Although it is described in Help, it seems that the Command object does not have the isCancelButtonVisible property.
Probably, it is not supposed to use the dialog without the Cancel button.

I don't know if it's a good way to go, but it seems to do what you want.
・Command.isOKButtonVisible = False
・Command.cancelButtonText = 'OK'
・Describe the desired processing in the CommandDestroy event.
 
#FusionAPI_python_script
import adsk.core, adsk.fusion, traceback

_app = None
_ui  = None
_handlers = []

class MyCommandCreatedHandler(adsk.core.CommandCreatedEventHandler):
    def __init__(self):
        super().__init__()
    def notify(self, args):
        try:
            cmd = adsk.core.Command.cast(args.command)
            inputs = cmd.commandInputs
            
            onDestroy = MyCommandDestroyHandler()
            cmd.destroy.add(onDestroy)
            _handlers.append(onDestroy)

            inputs.addTextBoxCommandInput('test', 'test', 'test', 1, True)
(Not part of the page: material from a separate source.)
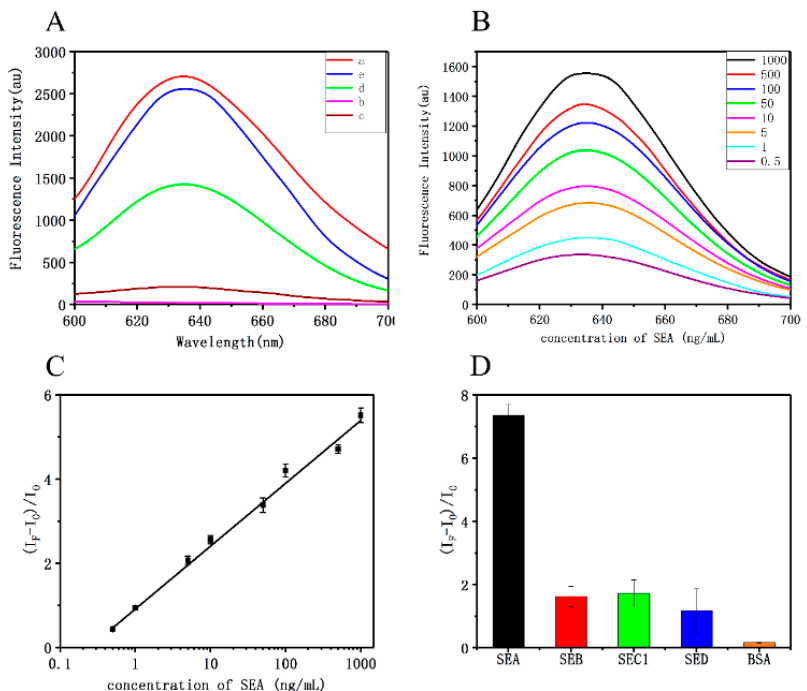
Figure 6. ( A ) Fluorescence emission spectra of C6G5C6-apt-AgNCs under various conditions: (a) C6G5C6-apt-AgNCs (b) PPyNPs (c) C6G5C6-apt-AgNCs + PPyNPs (d) C6G5C6-apt-AgNCs + PPyNPs + SEA (e) C6G5C6-apt-AgNCs + SEA (C6G5C6-apt-AgNCs, 2.4 μ M; PPyNPs, 8 mg/mL; SEA, 500 ng/mL). ( B ) Fluorescence spectra in the presence of increasing concentration of the target. ( C ) A linear relationship is obtained when the concentration of SEA is in the range of 0.5–1000 ng/mL. ( D ) Relative FI of the proposed bioassay for SEA and other toxins (SEB, SEC1, SED, bovine serum albumin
            # hide OK Button
            cmd.isOKButtonVisible = False

            # rename Cancel Button
            cmd.cancelButtonText = 'OK'
        except:
            _ui.messageBox('Failed:\n{}'.format(traceback.format_exc()))

class MyCommandDestroyHandler(adsk.core.CommandEventHandler):
    def __init__(self):
        super().__init__()
    def notify(self, args):
        try:
            # Perform the process you want to call here
            _ui.messageBox('Call Destroy Event')
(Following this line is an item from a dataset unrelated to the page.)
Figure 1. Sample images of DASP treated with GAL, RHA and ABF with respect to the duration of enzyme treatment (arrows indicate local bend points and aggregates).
            adsk.terminate()
        except:
            _ui.messageBox('Failed:\n{}'.format(traceback.format_exc()))

def run(context):
    try:
        global _app, _ui
        _app = adsk.core.Application.get()
        _ui = _app.userInterface

        cmdDef = _ui.commandDefinitions.itemById('test')
        if cmdDef:
            cmdDef.deleteMe()
        
        cmdDef = _ui.commandDefinitions.addButtonDefinition('test', 'test', 'test')

        onCommandCreated = MyCommandCreatedHandler()
        cmdDef.commandCreated.add(onCommandCreated)
        _handlers.append(onCommandCreated)

        cmdDef.execute()

        adsk.autoTerminate(False)
    except:
        if _ui:
            _ui.messageBox('Failed:\n{}'.format(traceback.format_exc()))
Message 3 of 3

Anonymous
Not applicable

Thank you so much the 

 

command.destroy.add(onExecute)

 

 was the missing piece I didn't know existed. All works perfectly!

 

P.S. Sorry for the late response took a break from this for a bit.